Escambia, along with the entire Gulf Coast, is anxiously awaiting the still-undetermined RESTORE funds, a theoretical windfall stemming from Clean Water Act fines levied against BP as a result of the 2010 oil spill in the Gulf of Mexico. Locally, commissioners have established the advisory committee to help vet potential project vying for the funds.

Commissioner Robinson was pushing for the advisory process to accommodate public input.
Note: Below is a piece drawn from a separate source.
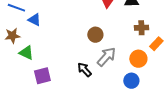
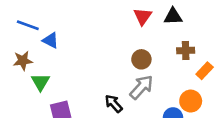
brown circle: (95, 35) -> (141, 59), moved
green triangle: (26, 53) -> (40, 82), turned 35
orange circle: (138, 59) -> (191, 101), moved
He was pushing for a vision.

“I truly believe that these issues that we decide on need to be transformational, they need to transform—” Robinson said, “something that we could not have done before hand.”

The commissioner urged the board to facilitate public input and “a little bit of visioning.”

“Because otherwise we’re just gonna throw projects up against the wall with no expectation of what we want to achieve,” Robinson said. “We’ve got to figure out what we want to achieve.”

Commissioner Wilson Robertson countered that he didn’t see the use for such visioning and suggested RESTORE funds be used for job-creating, shovel-ready projects.

“I wanna see’em go to bat and get approved and get started as soon as that money comes in,” Robertson said. “I don’t want a grandiose plan that takes years to develop and is put on a shelf.”

Before such conversations become relevant, the federal government and BP must hammer out an arrangement—via trial or otherwise—for the Clean Water Act fines. Commission Chairman Gene Valentino noted at the COW that he would find it unfortunate if the federal government cut a deal to peel potential Clean Water Act dollars away from RESTORE and into Natural Resource Damage Assessment, or NRDA, a federally-controlled pot of money.